Brief ::
The lines you return must be all those in the data that hold the string "Síndrome".

Records from a data collection ::
■ ■ ■ ■

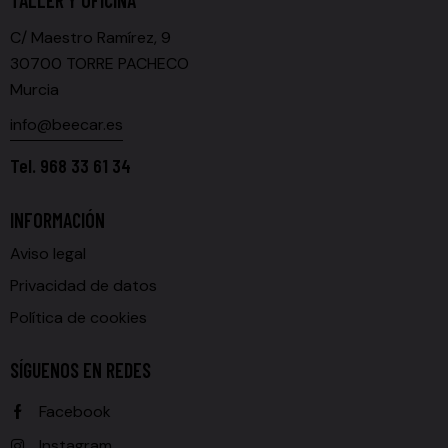
C/ Maestro Ramírez, 9
30700 TORRE PACHECO
Murcia
info@beecar.es
Tel.
968 33 61 34
INFORMACIÓN
Aviso legal
Privacidad de datos
Política de cookies
SÍGUENOS EN REDES
Facebook
Instagram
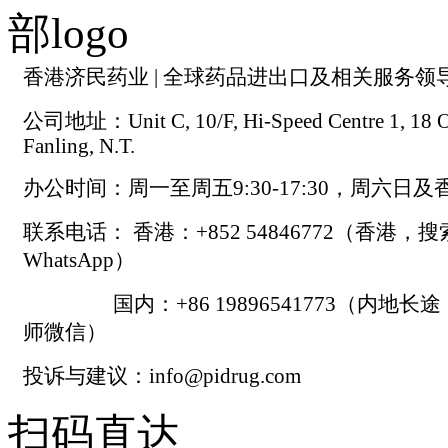
香港济民药业 | 全球药品进出口及相关服务领
公司地址：Unit C, 10/F, Hi-Speed Centre 1, 18 On
Fanling, N.T.
办公时间：周一至周五9:30-17:30，周六日
联系电话： 香港：+852 54846772（香港，
WhatsApp）
国内：+86 19896541773（内地长
师微信）
投诉与建议：info@pidrug.com
扫码直达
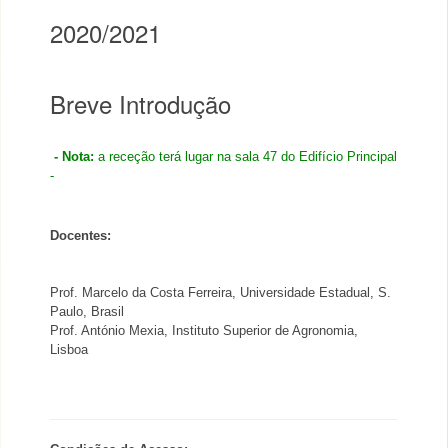
2020/2021
Breve Introdução
- Nota:
a receção terá lugar na sala 47 do Edifício Principal
-
Docentes:
Prof. Marcelo da Costa Ferreira, Universidade Estadual, S.
Paulo, Brasil
Prof. António Mexia, Instituto Superior de Agronomia,
Lisboa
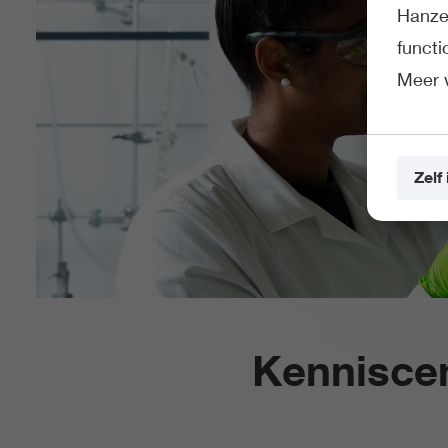
Hanze 
funct
Meer 
Zelf 
Kennisce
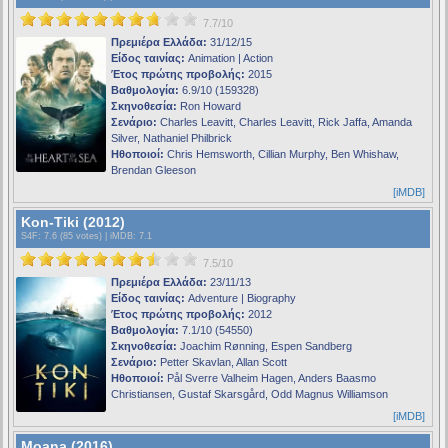
7.7/10
Πρεμιέρα Ελλάδα:
31/12/15
Είδος ταινίας:
Animation | Action
Έτος πρώτης προβολής:
2015
Βαθμολογία:
6.9/10 (159328)
Σκηνοθεσία:
Ron Howard
Σενάριο:
Charles Leavitt, Charles Leavitt, Rick Jaffa, Amanda
Silver, Nathaniel Philbrick
Ηθοποιοί:
Chris Hemsworth, Cillian Murphy, Ben Whishaw,
Brendan Gleeson
[iMDB]
Kon-Tiki (2012)
S4F
: 7.6 (85 votes) |
iMDB
: 7.1
7.5/10
Πρεμιέρα Ελλάδα:
23/11/13
Είδος ταινίας:
Adventure | Biography
Έτος πρώτης προβολής:
2012
Βαθμολογία:
7.1/10 (54550)
Σκηνοθεσία:
Joachim Rønning, Espen Sandberg
Σενάριο:
Petter Skavlan, Allan Scott
Ηθοποιοί:
Pål Sverre Valheim Hagen, Anders Baasmo
Christiansen, Gustaf Skarsgård, Odd Magnus Williamson
[iMDB]
Moana (2016)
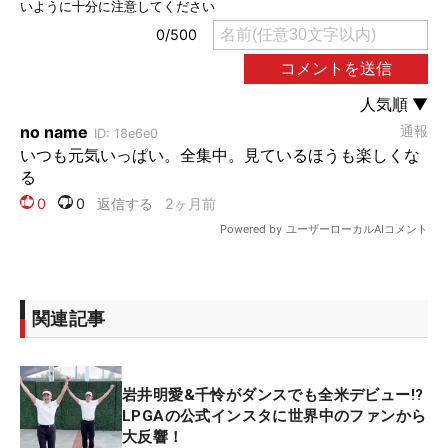
関連記事
岩井明愛&千怜がダンスでも全米デビュー!?
LPGAの公式インスタに世界中のファンから
大反響！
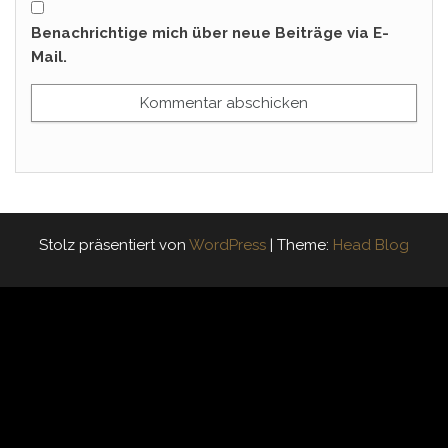
Benachrichtige mich über neue Beiträge via E-
Mail.
Stolz präsentiert von
WordPress
|
Theme:
Head Blog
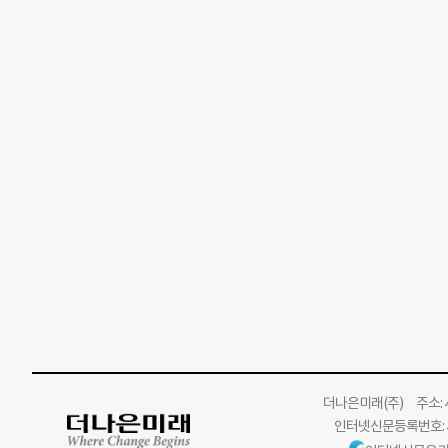
더나은미래
(주)
주소: 서
인터넷신문등록번호: 서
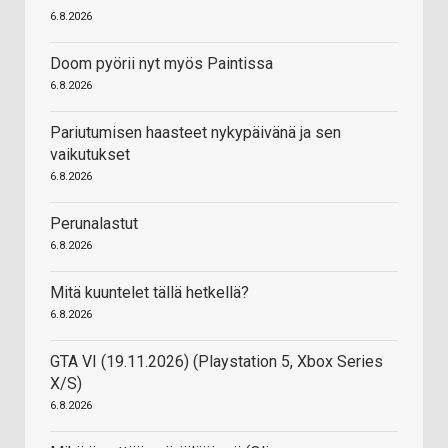
6.8.2026
Doom pyörii nyt myös Paintissa
6.8.2026
Pariutumisen haasteet nykypäivänä ja sen
vaikutukset
6.8.2026
Perunalastut
6.8.2026
Mitä kuuntelet tällä hetkellä?
6.8.2026
GTA VI (19.11.2026) (Playstation 5, Xbox Series
X/S)
6.8.2026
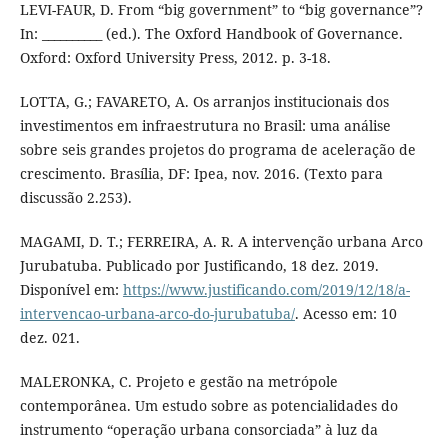
LEVI-FAUR, D. From “big government” to “big governance”?
In: __________ (ed.). The Oxford Handbook of Governance.
Oxford: Oxford University Press, 2012. p. 3-18.
LOTTA, G.; FAVARETO, A. Os arranjos institucionais dos
investimentos em infraestrutura no Brasil: uma análise
sobre seis grandes projetos do programa de aceleração de
crescimento. Brasília, DF: Ipea, nov. 2016. (Texto para
discussão 2.253).
MAGAMI, D. T.; FERREIRA, A. R. A intervenção urbana Arco
Jurubatuba. Publicado por Justificando, 18 dez. 2019.
Disponível em:
https://www.justificando.com/2019/12/18/a-
intervencao-urbana-arco-do-jurubatuba/
. Acesso em: 10
dez. 021.
MALERONKA, C. Projeto e gestão na metrópole
contemporânea. Um estudo sobre as potencialidades do
instrumento “operação urbana consorciada” à luz da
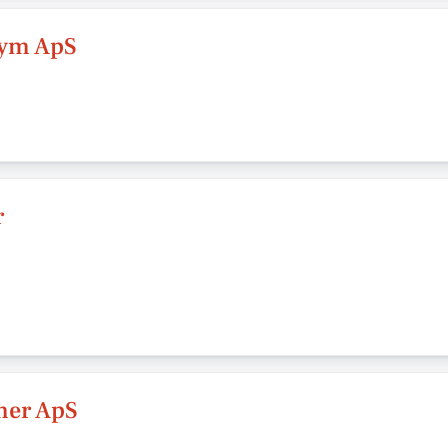
Gym ApS
r
mer ApS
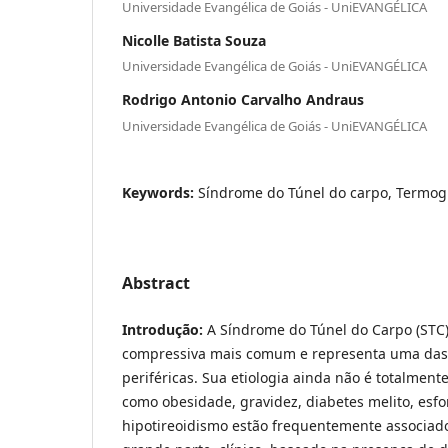
Universidade Evangélica de Goiás - UniEVANGÉLICA
Nicolle Batista Souza
Universidade Evangélica de Goiás - UniEVANGÉLICA
Rodrigo Antonio Carvalho Andraus
Universidade Evangélica de Goiás - UniEVANGÉLICA
Keywords:
Síndrome do Túnel do carpo, Termogr
Abstract
Introdução:
A Síndrome do Túnel do Carpo (STC)
compressiva mais comum e representa uma das 
periféricas. Sua etiologia ainda não é totalment
como obesidade, gravidez, diabetes melito, esfor
hipotireoidismo estão frequentemente associado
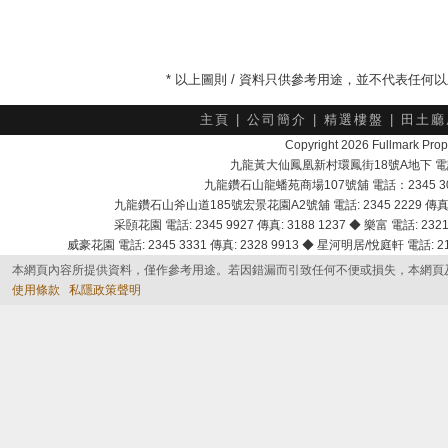
* 以上圖則 / 資料只供參考用途，並不代表任
主頁
|
公司簡介
|
精選樓盤
|
田土廳
Copyright 2026 Fullmark 
九龍黃大仙鳳凰新村環鳳街18號A地下 電話：232
九龍鑽石山龍蟠苑商場107號舖 電話：2345 303
九龍鑽石山斧山道185號宏景花園A2號舖 電話: 2345 2229 傳真: 
采頣花園 電話: 2345 9927 傳真: 3188 1237 ◆ 樂富 電話: 2321 
威豪花園 電話: 2345 3331 傳真: 2328 9913 ◆ 星河明居/悅庭軒 電話: 2116
本網頁內容所提供資料，僅作參考用途。若因錯漏而引致任何不便或損失，本網頁
使用條款
私隱政策聲明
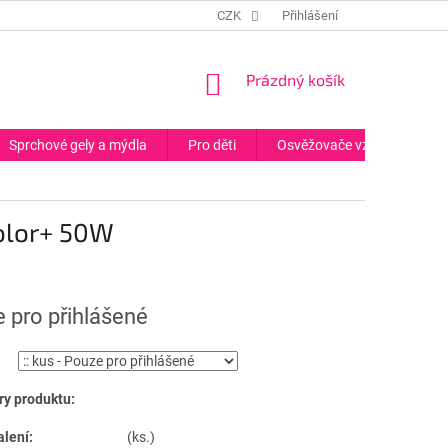
CZK
Přihlášení
NÁKUPNÍ
Prázdný košík
KOŠÍK
Sprchové gely a mýdla
Pro děti
Osvěžovače vzduchu
Color+ 50W
 pro přihlášené
y produktu:
alení:
(ks.)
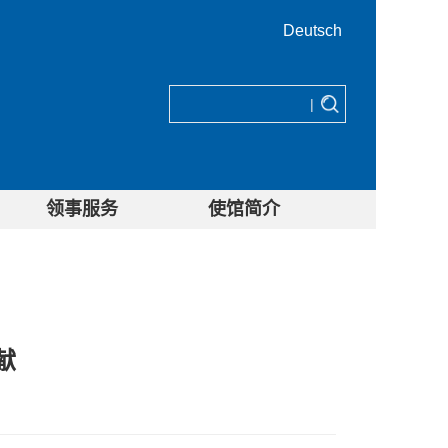
Deutsch
|
领事服务
使馆简介
献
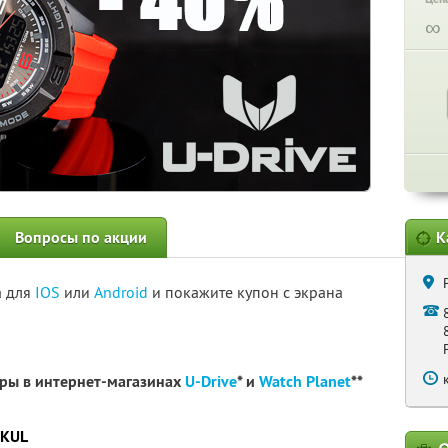
∞
Вопросы по акции
К
а для
IOS
или
Android
и покажите купон с экрана
ары в интернет-магазинах
U-Drive
* и
Watch Planet
**
6KUL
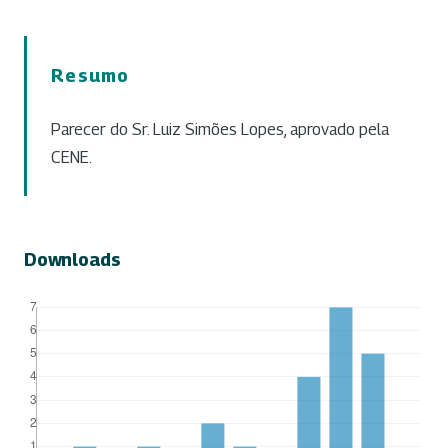
Resumo
Parecer do Sr. Luiz Simões Lopes, aprovado pela
CENE.
Downloads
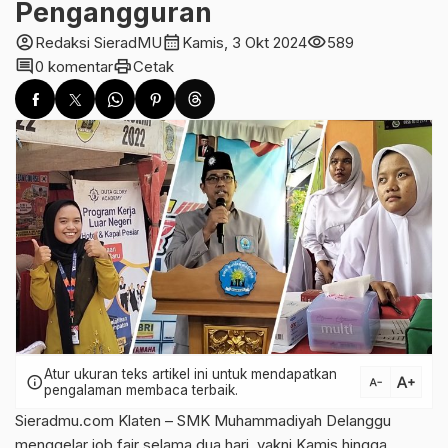
Pengangguran
account_circle
calendar_month
visibility
Redaksi SieradMU
Kamis, 3 Okt 2024
589
comment
print
0 komentar
Cetak
Atur ukuran teks artikel ini untuk mendapatkan
text_increase
info
text_decrease
pengalaman membaca terbaik.
Sieradmu.com Klaten – SMK Muhammadiyah Delanggu
menggelar job fair selama dua hari, yakni Kamis hingga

■ ■ ■ ■

Result below ::
Síndrome do Túnel do carpo, Termogr
A Síndrome do Túnel do Carpo (STC)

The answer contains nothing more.